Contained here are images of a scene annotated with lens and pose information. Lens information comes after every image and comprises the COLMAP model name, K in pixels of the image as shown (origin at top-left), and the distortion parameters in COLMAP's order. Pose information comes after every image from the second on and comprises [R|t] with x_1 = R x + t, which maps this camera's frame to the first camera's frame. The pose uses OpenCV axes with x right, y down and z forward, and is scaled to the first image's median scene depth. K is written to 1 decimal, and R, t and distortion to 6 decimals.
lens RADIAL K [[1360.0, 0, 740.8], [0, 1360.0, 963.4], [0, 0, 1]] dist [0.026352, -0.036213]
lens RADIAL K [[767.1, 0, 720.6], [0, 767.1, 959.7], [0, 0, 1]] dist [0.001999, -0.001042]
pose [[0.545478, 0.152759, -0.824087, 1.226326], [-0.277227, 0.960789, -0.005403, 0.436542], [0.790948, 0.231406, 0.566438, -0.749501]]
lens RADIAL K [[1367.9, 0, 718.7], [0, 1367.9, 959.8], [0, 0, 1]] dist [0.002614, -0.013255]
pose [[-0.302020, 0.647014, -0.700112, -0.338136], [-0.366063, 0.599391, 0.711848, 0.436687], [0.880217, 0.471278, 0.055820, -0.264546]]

..............................

=== Task prompt ===
Copy every line of the records above word for word, without changing a single character.

=== Written answer ===
Contained here are images of a scene annotated with lens and pose information. Lens information comes after every image and comprises the COLMAP model name, K in pixels of the image as shown (origin at top-left), and the distortion parameters in COLMAP's order. Pose information comes after every image from the second on and comprises [R|t] with x_1 = R x + t, which maps this camera's frame to the first camera's frame. The pose uses OpenCV axes with x right, y down and z forward, and is scaled to the first image's median scene depth. K is written to 1 decimal, and R, t and distortion to 6 decimals.
lens RADIAL K [[1360.0, 0, 740.8], [0, 1360.0, 963.4], [0, 0, 1]] dist [0.026352, -0.036213]
lens RADIAL K [[767.1, 0, 720.6], [0, 767.1, 959.7], [0, 0, 1]] dist [0.001999, -0.001042]
pose [[0.545478, 0.152759, -0.824087, 1.226326], [-0.277227, 0.960789, -0.005403, 0.436542], [0.790948, 0.231406, 0.566438, -0.749501]]
lens RADIAL K [[1367.9, 0, 718.7], [0, 1367.9, 959.8], [0, 0, 1]] dist [0.002614, -0.013255]
pose [[-0.302020, 0.647014, -0.700112, -0.338136], [-0.366063, 0.599391, 0.711848, 0.436687], [0.880217, 0.471278, 0.055820, -0.264546]]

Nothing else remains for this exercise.